**Da svolgere**
1 > Stabilisci se ciascuna affermazione concorda con il testo sulle maioliche e rispondi sì o no, citando esattamente le parole del testo che lo decidono. (a) Ettore Sannipoli si occupa dello Storicismo a Pesaro. (b) La famiglia Barnabei arrivò a Castelli da Ancona nel tardo Seicento. (c) Il boccale custodito presso i Musei Civici di Pesaro fu dipinto nel 1917.
2 > Estrai dal testo sulle maioliche il brano che inizia con "Infine, Dinos Koyias" e termina con "pubbliche e private.", riportandolo senza modifiche.

**Testo fornito**
########################################

Poi ancora si racconta l’emigrazione di Stefano Cappelletti a Pretoro ed infine di Fabio Cappelletti a Rapino in provincia di Chieti.Per quanto riguarda il capitolo relativo alle Tipologie, si presentano due saggi sulle maioliche dello Storicismo nelle Marche ed in Umbria. Federico Malaventura analizza lo Storicismo a Pesaro mentre Ettore Sannipoli si occupa di quello eugubino.Per le fonti archivistiche come Metodologia di ricerca, si fa il punto sulla famiglia Barnabei arrivata a Castelli da Ancona nel tardo Seicento ed attivi come vasai nel paese sotto il Gran Sasso per oltre tre secoli. La ricerca di carattere genealogico è l’occasione per approfondire ed allargare, anche in questo caso, alle notizie inerenti i traffici commerciali di maioliche ad Ancona e Senigallia, i trasferimenti di maestranze a Montegallo nelle Marche e la precisa collocazione della bottega di Tito Barnabei in Via Giardino.
Si è documentato in particolar modo, come visto sopra per i Cappelletti, anche la storia, a partire dal Seicento, delle botteghe ceramiche presenti nell’intero isolato compreso fra via Scesa del Borgo e Via Giardino. Questo lavoro è stato dedicato alla prossima ricorrenza del centenario della morte di Felice Barnabei (1842-1922), il personaggio più noto ed illustre della famiglia.Nel capitolo dedicato alle Tipologie, presento un mio saggio sulla scoperta dell’inedita “produzione moderna” di Riccardo Ricci degli anni ‘40 del ‘900, presso lo stabilimento SPICA di Castelli. Una produzione ancora tutta da riscoprire, con tangenze tardo Decò, che allargano gli angusti orizzonti castellani dell’epoca verso un panorama ceramologico nazionale di più ampio respiro. Federico Malaventura fa conoscere, nell’ambito del Collezionismo, un inedito boccale, custodito oggi presso i deposti dei Musei Civici di Pesaro, dipinto nel 1917, probabilmente da Ferruccio Mengaroni, per i festeggiamenti di S. Antonio Abate (protettore dei ceramisti) all’interno della sua manifattura e che reca i nomi di tutti i lavoranti all’epoca presenti nella fabbrica stessa.
Infine, Dinos Koyias (Kogias), all’interno del capitolo sui Traffici commerciali, recupera, attraverso un interessante lavoro di ricerca, l’inedita maiolica di Castelli dal ‘500 al ‘700 (in particolar modo quella in stile compendiario e tardo compendiario) presente oggi in Grecia da rinvenimenti e da antiche collezioni pubbliche e private.

########################################

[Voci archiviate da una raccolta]
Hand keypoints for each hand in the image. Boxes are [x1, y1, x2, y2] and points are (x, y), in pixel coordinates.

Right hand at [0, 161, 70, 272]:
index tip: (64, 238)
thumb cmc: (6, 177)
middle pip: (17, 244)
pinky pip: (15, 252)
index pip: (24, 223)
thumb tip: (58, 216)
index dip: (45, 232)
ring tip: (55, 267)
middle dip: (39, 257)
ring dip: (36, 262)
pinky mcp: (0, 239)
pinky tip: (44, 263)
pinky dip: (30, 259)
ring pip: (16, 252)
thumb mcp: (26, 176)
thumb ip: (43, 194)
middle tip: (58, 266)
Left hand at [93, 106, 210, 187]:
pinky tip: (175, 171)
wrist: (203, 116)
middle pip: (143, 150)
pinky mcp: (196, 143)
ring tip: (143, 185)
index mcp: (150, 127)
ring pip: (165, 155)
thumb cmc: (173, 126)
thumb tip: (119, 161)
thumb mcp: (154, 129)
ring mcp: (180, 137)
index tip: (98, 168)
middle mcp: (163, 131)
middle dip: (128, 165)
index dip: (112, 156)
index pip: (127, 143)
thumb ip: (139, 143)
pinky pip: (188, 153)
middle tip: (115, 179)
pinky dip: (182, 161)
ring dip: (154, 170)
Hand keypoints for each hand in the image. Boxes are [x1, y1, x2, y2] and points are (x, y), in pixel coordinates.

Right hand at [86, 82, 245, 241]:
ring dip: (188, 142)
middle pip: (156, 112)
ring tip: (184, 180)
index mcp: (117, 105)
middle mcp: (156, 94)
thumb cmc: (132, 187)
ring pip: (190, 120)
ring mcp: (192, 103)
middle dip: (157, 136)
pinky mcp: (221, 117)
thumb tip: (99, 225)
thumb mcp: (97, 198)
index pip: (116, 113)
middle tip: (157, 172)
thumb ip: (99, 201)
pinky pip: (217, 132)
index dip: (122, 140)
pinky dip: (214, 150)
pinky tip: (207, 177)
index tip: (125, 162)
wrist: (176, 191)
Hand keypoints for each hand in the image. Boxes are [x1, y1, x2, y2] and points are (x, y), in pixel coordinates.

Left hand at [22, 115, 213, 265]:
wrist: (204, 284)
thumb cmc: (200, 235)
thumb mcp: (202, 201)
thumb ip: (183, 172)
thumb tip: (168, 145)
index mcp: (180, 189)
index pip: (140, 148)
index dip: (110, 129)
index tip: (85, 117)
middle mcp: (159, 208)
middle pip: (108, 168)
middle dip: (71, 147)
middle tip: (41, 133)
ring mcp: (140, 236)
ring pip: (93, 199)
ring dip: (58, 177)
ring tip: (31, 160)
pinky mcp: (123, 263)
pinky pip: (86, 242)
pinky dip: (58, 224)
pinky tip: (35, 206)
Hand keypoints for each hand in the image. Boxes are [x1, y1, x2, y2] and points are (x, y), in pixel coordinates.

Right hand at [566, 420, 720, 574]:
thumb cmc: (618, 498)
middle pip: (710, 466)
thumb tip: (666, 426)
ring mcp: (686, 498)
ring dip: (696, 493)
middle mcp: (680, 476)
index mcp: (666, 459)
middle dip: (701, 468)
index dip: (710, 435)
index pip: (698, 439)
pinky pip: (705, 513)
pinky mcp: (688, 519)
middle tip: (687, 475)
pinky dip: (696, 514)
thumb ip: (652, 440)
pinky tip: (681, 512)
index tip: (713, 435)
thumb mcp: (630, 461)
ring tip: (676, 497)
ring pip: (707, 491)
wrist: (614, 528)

########################################

**Soluzioni**
1 >
(a) No: "Federico Malaventura analizza lo Storicismo a Pesaro mentre Ettore Sannipoli si occupa di quello eugubino."
(b) Sì: "la famiglia Barnabei arrivata a Castelli da Ancona nel tardo Seicento"
(c) Sì: "dipinto nel 1917"

2 >
Infine, Dinos Koyias (Kogias), all’interno del capitolo sui Traffici commerciali, recupera, attraverso un interessante lavoro di ricerca, l’inedita maiolica di Castelli dal ‘500 al ‘700 (in particolar modo quella in stile compendiario e tardo compendiario) presente oggi in Grecia da rinvenimenti e da antiche collezioni pubbliche e private.